### PROMPT 1
Repeat the passage about Mumford from "Mumford said that" up to and including "with other cues.".

### GIVEN PASSAGE

....

Mumford's work helped reveal that the occipital lobe was involved in a much more complicated process: the visual cue would trigger the basic response of shape, but only for a fraction of a second before sending that information back in a feedback loop that would detect more information, such as the direction of the illuminating light and the shadows.

Mumford said that information has not yet been applied in a non-academic way but gave an example of possible applications for this kind of research.

John Donoghue, one of Mumford's colleagues, is in the experimental stages of testing an implant into the motor cortex that would allow paraplegics to turn a thought into an action through the use of electrodes. For example, if the paralyzed person thought "move cursor," the signal would be sent to a computer that is trained to respond to that signal and an action would follow. The same could be true with other cues.

"To go further requires more sophisticated theories," said Mumford. "This is a relatively primitive theory right now, but it has potential."

In contemplating creativity in science and math that can lead to exciting discoveries, Mumford said the process is closer to that of the artist than is commonly recognized.

"The paintings by Jackson Pollock are the classic example, but not the only one," said Mumford, referring to the spatter paint canvases Pollock created in the 1940s. "They seemed random. At the same time, in Los Alamos, John Van Neumann developed the Monte Carlo method to use a random selection of a small number of atoms to predict how the whole atomic bomb would explode."

The mathematical methods for predicting how the blast would disperse and Pollock's paintings both used randomness in revolutionary and constructive ways, said Mumford.

In the late 19th century both math and Impressionist art began to deal with complexity and irregular variations.

"Like the shadows in Renoir's 'Dance at Le Moulin de la Galette,' " said Mumford, referring to the famous outdoor dance scene painted by French Impressionist painter Pierre-Auguste Renoir that captures the play of light, shadow and movement in unexpected ways.

As to the National Medal of Science, Mumford said he was pleased, but that others had made valuable contributions in his field.

"I'm pleased it will bring attention to the important role of science and mathematics in our society," he said.

....

Excerpts from a dataset:
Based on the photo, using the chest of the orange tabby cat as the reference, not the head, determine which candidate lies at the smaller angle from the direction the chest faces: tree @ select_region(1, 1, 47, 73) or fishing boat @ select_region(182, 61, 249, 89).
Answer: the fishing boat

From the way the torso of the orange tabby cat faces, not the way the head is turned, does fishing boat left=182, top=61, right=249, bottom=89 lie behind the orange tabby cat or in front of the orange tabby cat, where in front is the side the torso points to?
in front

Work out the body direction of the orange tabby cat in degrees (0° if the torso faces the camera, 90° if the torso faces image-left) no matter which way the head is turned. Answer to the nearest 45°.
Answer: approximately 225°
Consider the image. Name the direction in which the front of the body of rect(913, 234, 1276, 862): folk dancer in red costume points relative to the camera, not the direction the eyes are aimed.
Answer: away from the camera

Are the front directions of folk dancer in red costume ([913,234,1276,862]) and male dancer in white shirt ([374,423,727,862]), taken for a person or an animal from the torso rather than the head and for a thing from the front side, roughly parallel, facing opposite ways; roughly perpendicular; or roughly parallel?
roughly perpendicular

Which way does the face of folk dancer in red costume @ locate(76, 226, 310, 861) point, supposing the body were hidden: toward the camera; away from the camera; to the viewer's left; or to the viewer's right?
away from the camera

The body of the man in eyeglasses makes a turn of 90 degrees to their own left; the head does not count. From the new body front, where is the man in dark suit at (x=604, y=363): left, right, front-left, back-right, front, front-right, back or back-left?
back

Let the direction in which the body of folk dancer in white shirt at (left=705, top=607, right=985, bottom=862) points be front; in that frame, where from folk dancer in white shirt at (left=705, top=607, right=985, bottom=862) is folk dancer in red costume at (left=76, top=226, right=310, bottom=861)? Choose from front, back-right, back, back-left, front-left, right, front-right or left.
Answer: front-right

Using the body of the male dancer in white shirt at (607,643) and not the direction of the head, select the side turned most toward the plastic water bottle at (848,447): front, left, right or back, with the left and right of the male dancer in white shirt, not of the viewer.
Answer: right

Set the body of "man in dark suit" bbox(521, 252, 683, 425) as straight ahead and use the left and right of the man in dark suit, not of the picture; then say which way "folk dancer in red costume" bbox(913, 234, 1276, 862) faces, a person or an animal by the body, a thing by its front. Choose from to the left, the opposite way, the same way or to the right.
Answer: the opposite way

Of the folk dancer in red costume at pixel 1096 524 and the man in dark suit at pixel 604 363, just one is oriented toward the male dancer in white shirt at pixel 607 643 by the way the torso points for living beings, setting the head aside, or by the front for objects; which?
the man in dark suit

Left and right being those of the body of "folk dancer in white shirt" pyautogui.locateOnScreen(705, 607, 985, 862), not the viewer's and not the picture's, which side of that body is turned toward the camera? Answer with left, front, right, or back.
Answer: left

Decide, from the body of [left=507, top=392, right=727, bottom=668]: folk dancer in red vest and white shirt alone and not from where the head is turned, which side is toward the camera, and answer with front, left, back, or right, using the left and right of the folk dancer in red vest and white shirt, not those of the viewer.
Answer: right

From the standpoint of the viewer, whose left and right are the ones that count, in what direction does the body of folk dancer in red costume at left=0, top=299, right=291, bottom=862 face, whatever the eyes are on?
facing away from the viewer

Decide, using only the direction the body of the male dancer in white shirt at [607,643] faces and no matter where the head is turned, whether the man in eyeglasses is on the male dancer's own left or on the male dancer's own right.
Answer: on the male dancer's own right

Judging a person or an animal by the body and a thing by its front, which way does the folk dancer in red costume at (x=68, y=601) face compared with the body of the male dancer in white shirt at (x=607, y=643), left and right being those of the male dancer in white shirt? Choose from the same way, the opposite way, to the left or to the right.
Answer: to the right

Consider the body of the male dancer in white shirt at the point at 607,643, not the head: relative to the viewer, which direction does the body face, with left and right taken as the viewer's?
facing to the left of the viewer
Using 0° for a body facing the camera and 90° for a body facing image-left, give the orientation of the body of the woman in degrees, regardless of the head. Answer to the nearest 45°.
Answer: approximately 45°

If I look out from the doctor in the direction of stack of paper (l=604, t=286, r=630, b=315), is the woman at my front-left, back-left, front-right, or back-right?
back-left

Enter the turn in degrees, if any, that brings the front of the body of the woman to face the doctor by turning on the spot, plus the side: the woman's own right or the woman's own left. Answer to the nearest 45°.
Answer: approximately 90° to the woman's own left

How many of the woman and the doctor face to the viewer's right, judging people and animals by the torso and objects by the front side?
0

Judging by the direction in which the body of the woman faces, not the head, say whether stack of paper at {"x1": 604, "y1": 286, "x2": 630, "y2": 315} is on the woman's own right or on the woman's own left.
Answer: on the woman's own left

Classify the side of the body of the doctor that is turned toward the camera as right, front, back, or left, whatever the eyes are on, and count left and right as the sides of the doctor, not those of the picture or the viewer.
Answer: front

....

### PROMPT 2
Give the lines of the records from the line with "Classify the side" up to and including the last line of the records as a numbered list, leaving out blank lines.

### ANSWER AREA 1
Mumford said that information has not yet been applied in a non-academic way but gave an example of possible applications for this kind of research.

John Donoghue, one of Mumford's colleagues, is in the experimental stages of testing an implant into the motor cortex that would allow paraplegics to turn a thought into an action through the use of electrodes. For example, if the paralyzed person thought "move cursor," the signal would be sent to a computer that is trained to respond to that signal and an action would follow. The same could be true with other cues.

### ANSWER AREA 2
1. Classify the side of the body of the doctor that is turned toward the camera as right, front, back, or left, whatever the eyes are on, and count left and right as the sides of the doctor, not those of the picture or the viewer.
2. Answer: front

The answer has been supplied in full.